Jon Stewart to John Dean: 'Cheney, I'll Go With Him As Evil'
The "Conservatives Without Conscience" tour continued last night on "The Daily Show" with Jon Stewart last night. Like Keith Olbermann, Stewart honored Bush-hating author John Dean and his thesis, with softball questions like this: "This book though is almost a scientific approach to where, in some respects, where conservatism is going. Talk about that aspect of it." Stewart spun his thesis that conservatives are ignorant, not evil:
"Do you believe it's a conscious effort on their part? When you say without conscience, that almost suggests that they are willfully ignoring the humanity of people. I sense with this government it's not that. It's more 'we have convinced ourselves of this certainty and rightness of this position and we will not deviate from that even if everything within our five senses tells us that everything we've done is wrong.' [Whoops, applause.] My point is that it's not evil in the sense of without conscience. It's ignorant in the sense of [in sort of a hillbilly voice] 'I did that?' You know, that kind of thing."

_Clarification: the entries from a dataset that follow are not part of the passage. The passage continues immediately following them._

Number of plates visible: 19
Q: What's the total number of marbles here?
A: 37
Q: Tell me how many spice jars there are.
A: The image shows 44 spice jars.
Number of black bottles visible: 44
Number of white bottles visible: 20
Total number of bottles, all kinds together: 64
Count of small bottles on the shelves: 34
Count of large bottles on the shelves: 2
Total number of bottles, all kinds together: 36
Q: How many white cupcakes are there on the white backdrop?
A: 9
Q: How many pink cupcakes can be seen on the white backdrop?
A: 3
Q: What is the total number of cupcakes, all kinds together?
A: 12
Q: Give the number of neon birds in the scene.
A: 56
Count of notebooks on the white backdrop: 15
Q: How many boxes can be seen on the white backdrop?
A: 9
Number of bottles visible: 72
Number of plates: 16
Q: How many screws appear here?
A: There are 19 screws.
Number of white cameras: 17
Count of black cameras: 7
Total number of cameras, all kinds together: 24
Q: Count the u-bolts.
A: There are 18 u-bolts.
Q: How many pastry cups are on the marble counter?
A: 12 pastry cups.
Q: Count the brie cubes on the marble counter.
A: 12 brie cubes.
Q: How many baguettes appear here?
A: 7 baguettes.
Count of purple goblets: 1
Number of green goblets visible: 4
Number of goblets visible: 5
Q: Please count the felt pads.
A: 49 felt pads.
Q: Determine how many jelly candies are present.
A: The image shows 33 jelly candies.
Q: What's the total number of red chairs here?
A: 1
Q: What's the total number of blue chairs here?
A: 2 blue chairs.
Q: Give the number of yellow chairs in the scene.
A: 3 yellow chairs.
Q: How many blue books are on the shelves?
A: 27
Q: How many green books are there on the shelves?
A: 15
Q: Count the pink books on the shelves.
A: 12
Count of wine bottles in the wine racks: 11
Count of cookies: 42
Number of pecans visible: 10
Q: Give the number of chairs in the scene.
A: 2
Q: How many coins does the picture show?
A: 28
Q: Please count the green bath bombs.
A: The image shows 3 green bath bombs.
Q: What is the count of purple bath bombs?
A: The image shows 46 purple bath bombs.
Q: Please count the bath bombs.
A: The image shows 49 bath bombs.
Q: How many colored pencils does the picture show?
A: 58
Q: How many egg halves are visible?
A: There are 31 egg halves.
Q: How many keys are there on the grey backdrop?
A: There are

Dean: "Absence of conscience doesn't necessarily mean evil. It means the ability to set aside what's right and wrong. When a vice president goes to the congress to lobby for torture, when the president threatens to veto.... "
Stewart: "No, Cheney, I'll go with as evil. I’ll go with him as evil." [Applause.]
Earlier in the segment, Stewart the comedian/intellectual theorized that perhaps the emerging conservative authoritarianism might be caused by external events, not internal psychology:
Stewart: "Do you believe that the conservative movement has been overtaken by -- I mean, authoritarian is another word for fascism -- or do you think that it's a weird confluence of events? An attack on American soil, a government that is unchecked by uh, an oppositional party, [applause] in some respects?"
Dean: "First of all, it's proto-fascist. We're not there yet."
Stewart, joking: "We'll get there. You've just got to believe, John. You've just got to believe. "
Dean: "I’m hoping not."
Stewart, perhaps needing a patriotic hymn as background music in the fight against incipient Bush-Cheney fascism, replied:
"I think I have faith in the resiliency of this country, that these guys are not the worst we've seen or maybe even if they are, we're a reasonable enough place that the damage that they do will be repaired."